Não sou essencialmente cerebral, nem sequer uma pessoa muito racional.
Sigo muito mais um fio intuitivo, espontâneo, emocional, do que aquele que o meu pensamento, por vezes demasiado insistente, me fornece. Mas a minha parte mental tem um peso capital em mim. Tenho consciência que tudo deriva dela, tudo nela nasce. Aquilo que apreendo é alimento necessário, ponto de partida para tudo o resto.
Se a minha mente não for estimulada, nada mais se acende em mim. A não ser talvez uma fraca luz de emergência.
O meu pensamento é o passado da minha emoção futura. Se isto fizer sentido para alguém.
É uma mistura quase completamente indestrinçável.
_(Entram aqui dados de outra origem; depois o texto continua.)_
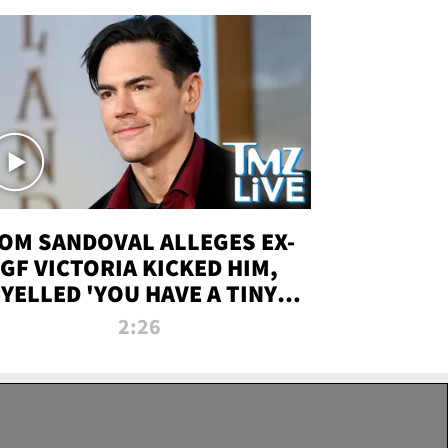
OM SANDOVAL ALLEGES EX-
GF VICTORIA KICKED HIM,
YELLED 'YOU HAVE A TINY
ENIS' DURING ATTACK | TMZ
2:26
LIVE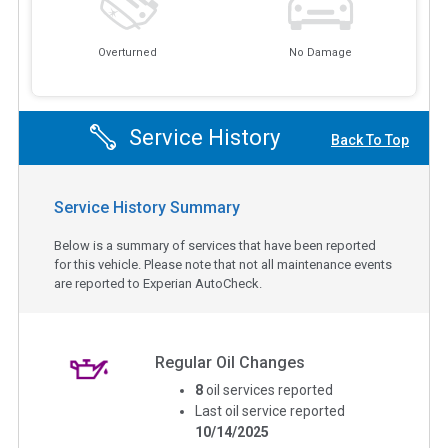
Overturned
No Damage
Service History
Back To Top
Service History Summary
Below is a summary of services that have been reported
for this vehicle. Please note that not all maintenance events
are reported to Experian AutoCheck.
Regular Oil Changes
8
oil services reported
Last oil service reported
10/14/2025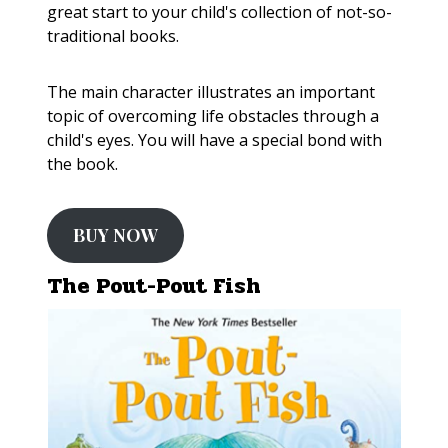
great start to your child's collection of not-so-
traditional books.
The main character illustrates an important
topic of overcoming life obstacles through a
child's eyes. You will have a special bond with
the book.
BUY NOW
The Pout-Pout Fish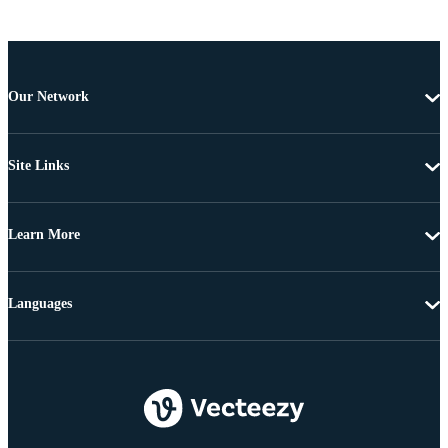
Our Network
Site Links
Learn More
Languages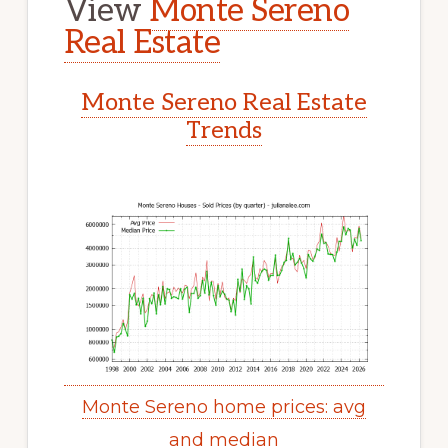
View
Monte Sereno
Real Estate
Monte Sereno Real Estate
Trends
Monte Sereno home prices: avg
and median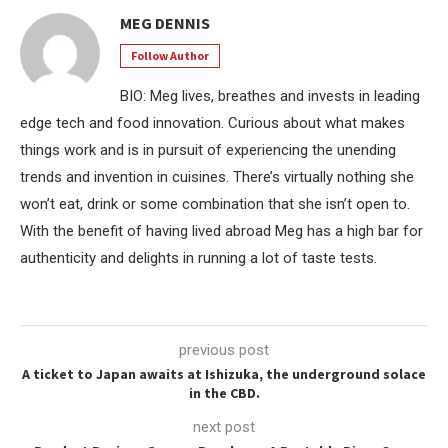
MEG DENNIS
Follow Author
BIO: Meg lives, breathes and invests in leading
edge tech and food innovation. Curious about what makes
things work and is in pursuit of experiencing the unending
trends and invention in cuisines. There’s virtually nothing she
won’t eat, drink or some combination that she isn’t open to.
With the benefit of having lived abroad Meg has a high bar for
authenticity and delights in running a lot of taste tests.
previous post
A ticket to Japan awaits at Ishizuka, the underground solace
in the CBD.
next post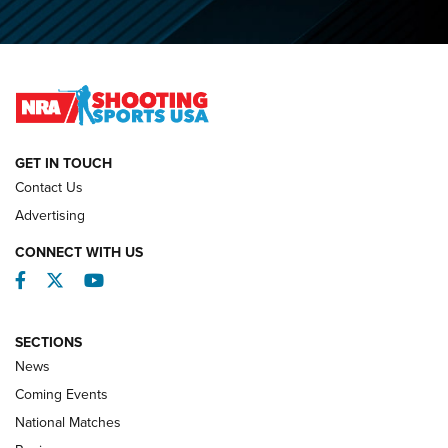
O’Connor Makes History, Claims Second Straight NRA
Lones Wigger Iron Man Trophy | An NRA Shooting Sports
Journal
NATIONAL MATCHES
NATIONAL MATCHES
GET IN TOUCH
Contact Us
REVIEWS
Advertising
CONNECT WITH US
Facebook
Twitter
YouTube
SECTIONS
News
Coming Events
National Matches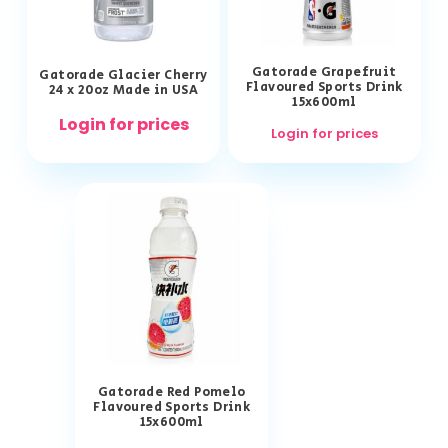
Gatorade Grapefruit
Gatorade Glacier Cherry
Flavoured Sports Drink
24 x 20oz Made in USA
15x600ml
Login for prices
Login for prices
Gatorade Red Pomelo
Flavoured Sports Drink
15x600ml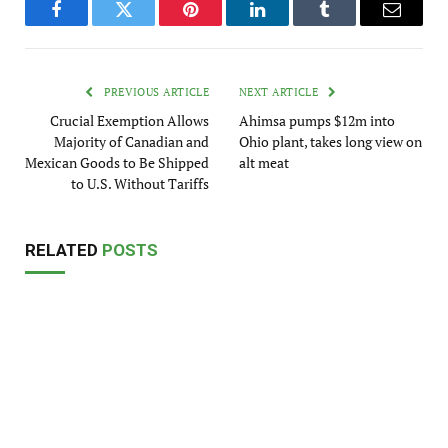
Facebook
Twitter
Pinterest
LinkedIn
Tumblr
Email
PREVIOUS ARTICLE
NEXT ARTICLE
Crucial Exemption Allows
Ahimsa pumps $12m into
Majority of Canadian and
Ohio plant, takes long view on
Mexican Goods to Be Shipped
alt meat
to U.S. Without Tariffs
RELATED
POSTS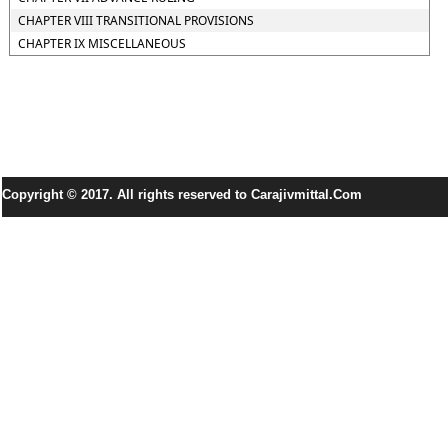
CHAPTER VIII TRANSITIONAL PROVISIONS
CHAPTER IX MISCELLANEOUS
Copyright © 2017. All rights reserved to Carajivmittal.Com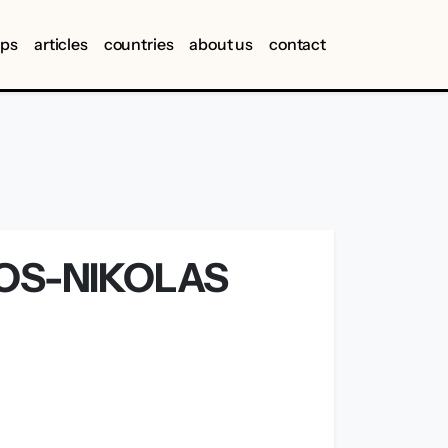
ips
articles
countries
about us
contact
IOS-NIKOLAS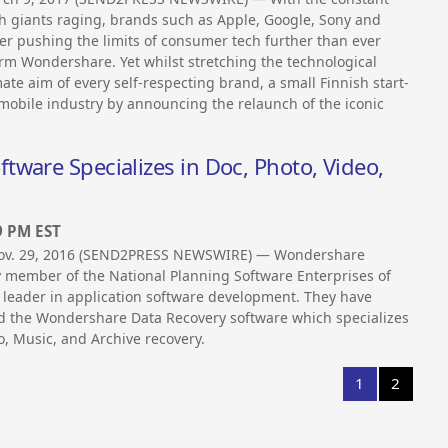
ech giants raging, brands such as Apple, Google, Sony and
r pushing the limits of consumer tech further than ever
irm Wondershare. Yet whilst stretching the technological
mate aim of every self-respecting brand, a small Finnish start-
mobile industry by announcing the relaunch of the iconic
ware Specializes in Doc, Photo, Video,
9 PM EST
Nov. 29, 2016 (SEND2PRESS NEWSWIRE) — Wondershare
y member of the National Planning Software Enterprises of
 leader in application software development. They have
d the Wondershare Data Recovery software which specializes
o, Music, and Archive recovery.
1
2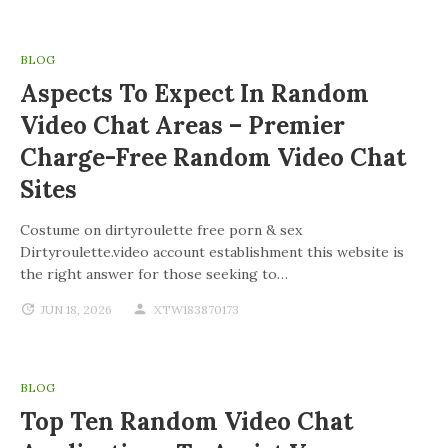
BLOG
Aspects To Expect In Random
Video Chat Areas – Premier
Charge-Free Random Video Chat
Sites
Costume on dirtyroulette free porn & sex
Dirtyroulette.video account establishment this website is
the right answer for those seeking to…
JUN 18, 2026
XTW183870173
BLOG
Top Ten Random Video Chat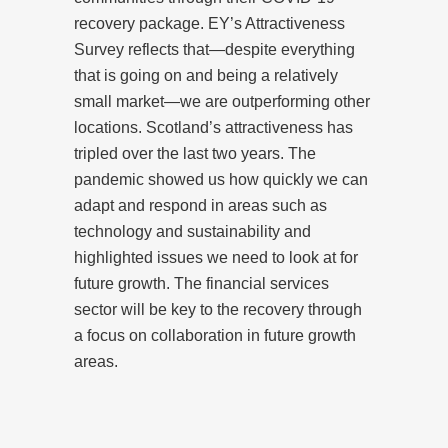
recovery package. EY’s Attractiveness
Survey reflects that—despite everything
that is going on and being a relatively
small market—we are outperforming other
locations. Scotland’s attractiveness has
tripled over the last two years. The
pandemic showed us how quickly we can
adapt and respond in areas such as
technology and sustainability and
highlighted issues we need to look at for
future growth. The financial services
sector will be key to the recovery through
a focus on collaboration in future growth
areas.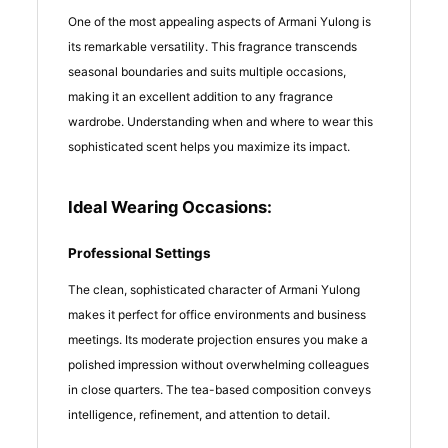
One of the most appealing aspects of Armani Yulong is
its remarkable versatility. This fragrance transcends
seasonal boundaries and suits multiple occasions,
making it an excellent addition to any fragrance
wardrobe. Understanding when and where to wear this
sophisticated scent helps you maximize its impact.
Ideal Wearing Occasions:
Professional Settings
The clean, sophisticated character of Armani Yulong
makes it perfect for office environments and business
meetings. Its moderate projection ensures you make a
polished impression without overwhelming colleagues
in close quarters. The tea-based composition conveys
intelligence, refinement, and attention to detail.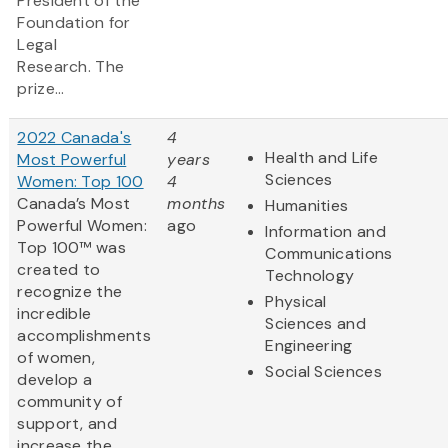
President of the
Foundation for
Legal
Research. The
prize...
2022 Canada's
4
Health and Life
Most Powerful
years
Sciences
Women: Top 100
4
Canada’s Most
months
Humanities
Powerful Women:
ago
Information and
Top 100™ was
Communications
created to
Technology
recognize the
Physical
incredible
Sciences and
accomplishments
Engineering
of women,
Social Sciences
develop a
community of
support, and
increase the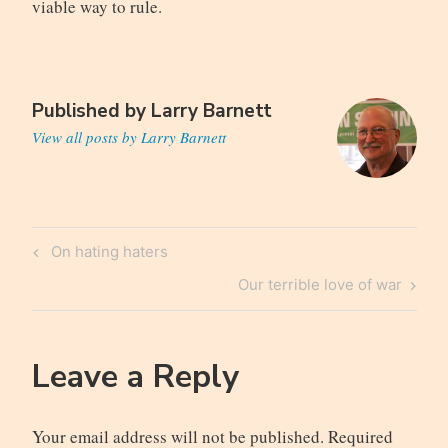
viable way to rule.
Published by
Larry Barnett
View all posts by Larry Barnett
Post
Previous
On hating haters
navigation
Post
Next
Our terrible love of war
Post
Leave a Reply
Your email address will not be published.
Required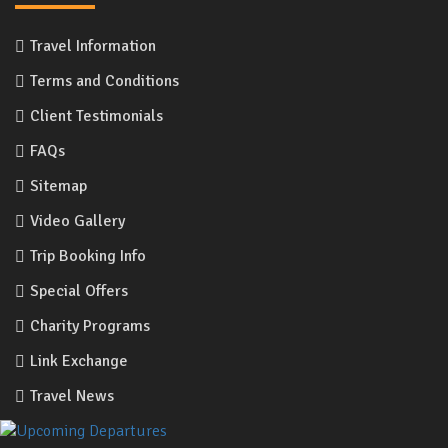
Travel Information
Terms and Conditions
Client Testimonials
FAQs
Sitemap
Video Gallery
Trip Booking Info
Special Offers
Charity Programs
Link Exchange
Travel News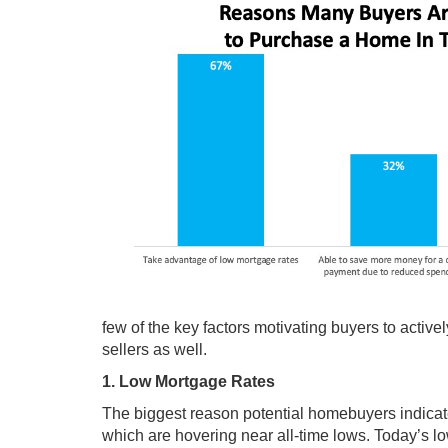
few of the key factors motivating buyers to acti
sellers as well.
1. Low Mortgage Rates
The biggest reason potential homebuyers indicate
which are hovering near all-time lows. Today’s lo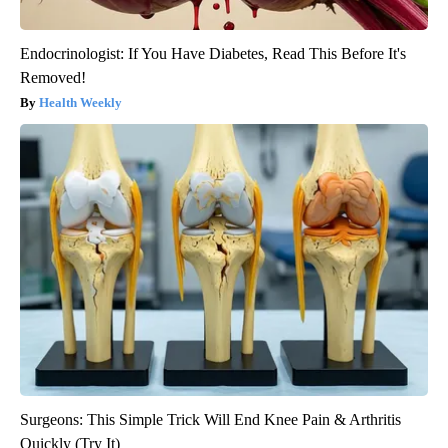
Endocrinologist: If You Have Diabetes, Read This Before It's
Removed!
Health Weekly
Surgeons: This Simple Trick Will End Knee Pain & Arthritis
Quickly (Try It)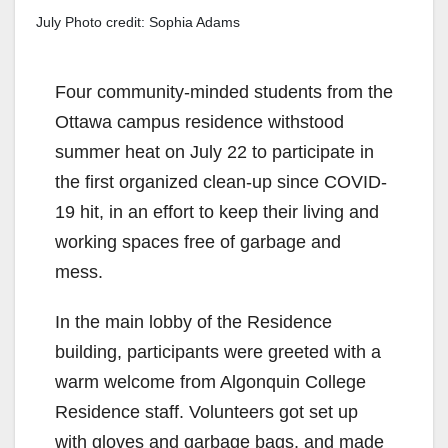
July Photo credit: Sophia Adams
Four community-minded students from the
Ottawa campus residence withstood
summer heat on July 22 to participate in
the first organized clean-up since COVID-
19 hit, in an effort to keep their living and
working spaces free of garbage and
mess.
In the main lobby
of the
R
esidenc
e
building
,
participants
were
greeted with a
warm welcome
from Algonquin College
Residence staff.
Volunteers got set up
with
gloves
and
garbage bags,
and
made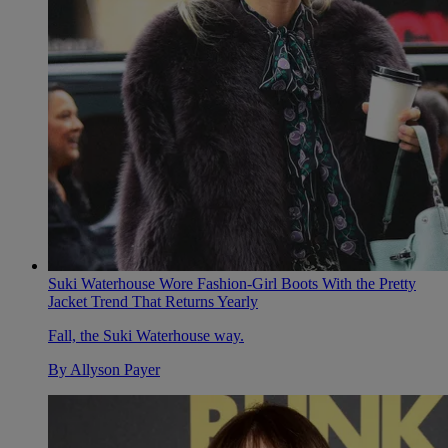
Suki Waterhouse Wore Fashion-Girl Boots With the Pretty
Jacket Trend That Returns Yearly
Fall, the Suki Waterhouse way.
By
Allyson Payer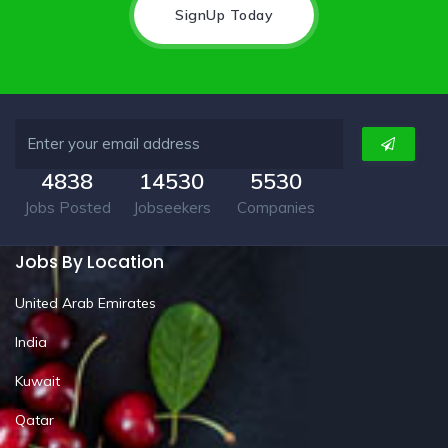
SignUp Today
4838
14530
5530
Jobs Posted
Jobseekers
Companies
Jobs By Location
United Arab Emirates
India
Kuwait
Qatar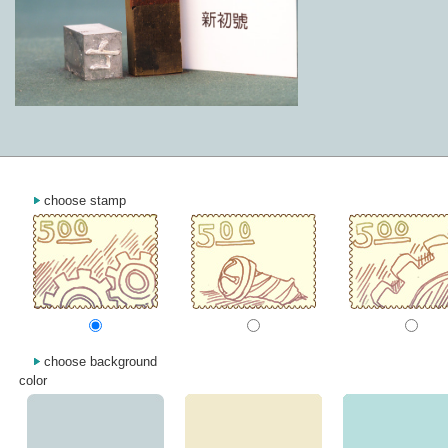
choose stamp
choose background
color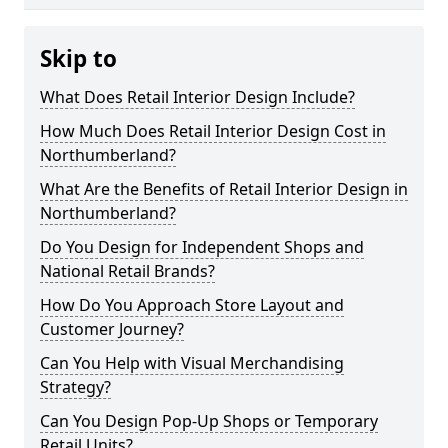
Skip to
What Does Retail Interior Design Include?
How Much Does Retail Interior Design Cost in
Northumberland?
What Are the Benefits of Retail Interior Design in
Northumberland?
Do You Design for Independent Shops and
National Retail Brands?
How Do You Approach Store Layout and
Customer Journey?
Can You Help with Visual Merchandising
Strategy?
Can You Design Pop-Up Shops or Temporary
Retail Units?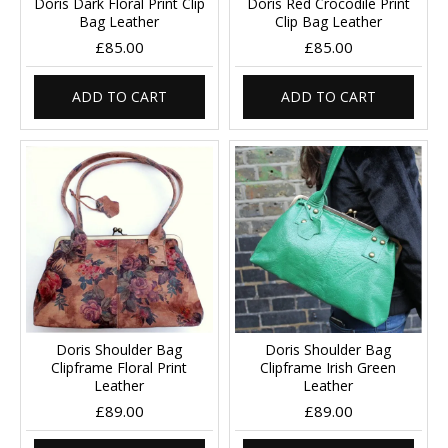
Doris Dark Floral Print Clip
Doris Red Crocodile Print
Bag Leather
Clip Bag Leather
£85.00
£85.00
ADD TO CART
ADD TO CART
Doris Shoulder Bag
Doris Shoulder Bag
Clipframe Floral Print
Clipframe Irish Green
Leather
Leather
£89.00
£89.00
Talvez então seja por isso que tenha gostado tanto do ensaio de Paul Valéry no final do seu O Cemitério Marinho, quanto do poema em sim.
Acho que me revi um bocadinho, diferenças (e dimensões) à parte.

Fascina-me a ideia da obra nunca acabada, pelo trabalho em si, e por ser reflexo provavelmente mais verdadeiro do autor. Ser ela própria indestrinçável deste.
Não será essa a verdadeira obra?

(...) elaborar longamente os poemas, mantê-los entre o ser e o não-ser, durante anos suspensos perante o desejo; cultivar a dúvida, o escrúpulo e os arrependimentos -, de tal forma que uma obra a todo o tempo retomada e refundida a pouco e pouco assuma a secreta importância de uma tarefa de reforma de nós próprios.
(...) Chega-se pelo trabalho ao trabalho. Aos olhos destes amadores de inquietação e perfeição, uma obra nunca estará acabada -, palavra sem nenhum sentido para eles -, apenas abandonada; e este abandono, que a entrega às chamas ou ao público (e quer ele seja efeito do cansaço ou da obrigação de entregar), a seus olhos será uma espécie de acidente comparável à ruptura de uma reflexão que a fadiga, o aborrecimento ou qualquer outra sensação, vem fazer inútil.

Difícil, por entre um ensaio tão estimulante para mim, escolher trechos, mas a minha fome sempre presente de aprender (e que tantas vezes sofre perante as minhas limitações), sorriu ao entender na perfeição estas palavras:

Por isso a Literatura só profundamente me interessa por exercitar o espírito a certas transformações (...)

E se no seu caso essas transformações estão relacionadas directamente à linguagem e a mim a um conteúdo cada vez mais estimulante, a pergunta serve na mesma a ambos, parece-me:

(...) Se o autor se conhece um pouco de mais, se o leitor se faz activo, em que se transforma o prazer, em que se transforma a Literatura?